Admittedly, there are a vast amount of holes in Julio's story. Who are these "people in Berlin and Russia" who "know" for certain that Adolf and his lover would not have spent their honeymoon killing themselves? And how does he know that the former fascist dictator of Spain owed Hitler a favor? Still, Julio is committed to his tale and tells it with a burning intensity. When you speak to him, you get the feeling that this isn't a prank, a joke, an attempt at being snide, or even some kind of artistic allegory. When I spoke with him, he genuinely seemed to believe what he was saying.

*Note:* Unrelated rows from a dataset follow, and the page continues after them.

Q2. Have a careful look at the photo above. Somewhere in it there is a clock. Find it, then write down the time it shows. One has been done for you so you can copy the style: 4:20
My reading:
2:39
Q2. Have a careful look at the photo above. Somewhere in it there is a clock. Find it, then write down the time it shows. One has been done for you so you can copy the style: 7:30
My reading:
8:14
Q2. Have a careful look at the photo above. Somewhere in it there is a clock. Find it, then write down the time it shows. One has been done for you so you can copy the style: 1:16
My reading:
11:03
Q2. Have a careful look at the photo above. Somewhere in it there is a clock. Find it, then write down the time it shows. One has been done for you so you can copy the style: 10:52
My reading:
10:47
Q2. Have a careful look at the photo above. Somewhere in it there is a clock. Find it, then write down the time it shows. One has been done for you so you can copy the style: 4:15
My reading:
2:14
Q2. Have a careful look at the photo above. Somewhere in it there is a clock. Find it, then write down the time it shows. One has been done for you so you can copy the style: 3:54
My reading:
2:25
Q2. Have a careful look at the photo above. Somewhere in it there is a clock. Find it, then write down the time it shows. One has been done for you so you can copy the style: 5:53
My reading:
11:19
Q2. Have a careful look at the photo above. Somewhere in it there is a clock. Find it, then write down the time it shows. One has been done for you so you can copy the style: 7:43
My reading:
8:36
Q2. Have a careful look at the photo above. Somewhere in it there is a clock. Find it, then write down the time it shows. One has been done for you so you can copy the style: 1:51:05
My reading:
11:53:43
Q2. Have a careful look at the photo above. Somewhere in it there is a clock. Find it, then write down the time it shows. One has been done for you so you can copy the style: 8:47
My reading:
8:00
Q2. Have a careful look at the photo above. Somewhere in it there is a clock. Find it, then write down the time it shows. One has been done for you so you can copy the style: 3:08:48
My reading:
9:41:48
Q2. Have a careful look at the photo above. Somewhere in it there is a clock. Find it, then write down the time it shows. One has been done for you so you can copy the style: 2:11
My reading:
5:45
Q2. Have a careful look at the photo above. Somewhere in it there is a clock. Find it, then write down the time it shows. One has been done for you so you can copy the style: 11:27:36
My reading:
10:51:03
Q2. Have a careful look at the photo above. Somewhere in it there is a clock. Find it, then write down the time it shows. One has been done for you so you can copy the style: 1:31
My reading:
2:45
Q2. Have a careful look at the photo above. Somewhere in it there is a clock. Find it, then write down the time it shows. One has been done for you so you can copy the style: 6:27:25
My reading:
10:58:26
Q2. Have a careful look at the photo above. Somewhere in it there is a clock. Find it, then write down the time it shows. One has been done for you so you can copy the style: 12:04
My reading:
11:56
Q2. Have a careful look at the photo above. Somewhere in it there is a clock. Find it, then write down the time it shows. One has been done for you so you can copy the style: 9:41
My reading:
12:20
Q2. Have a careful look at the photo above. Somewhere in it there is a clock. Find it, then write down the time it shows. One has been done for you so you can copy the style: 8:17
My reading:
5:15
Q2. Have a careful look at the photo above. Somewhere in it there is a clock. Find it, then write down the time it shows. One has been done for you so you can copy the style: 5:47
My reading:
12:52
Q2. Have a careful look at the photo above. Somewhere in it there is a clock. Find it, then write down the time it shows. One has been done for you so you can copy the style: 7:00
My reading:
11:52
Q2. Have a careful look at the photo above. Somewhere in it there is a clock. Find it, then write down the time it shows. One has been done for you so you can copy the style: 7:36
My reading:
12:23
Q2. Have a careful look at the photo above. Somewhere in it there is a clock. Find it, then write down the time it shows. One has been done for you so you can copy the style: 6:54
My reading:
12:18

"Even more nonsensical is the story about their bodies being burned with gasoline in the chancellery garden," Julio continued. "Only those who would be truly interested in eradicating the memory of Hitler would believe it. That is, the Germans, who might believe it out of shame, and the Russians and the Americans, because they weren't able to catch him.” Or just people who don't really care about where exactly history's most evil man is rotting. But Julio went on.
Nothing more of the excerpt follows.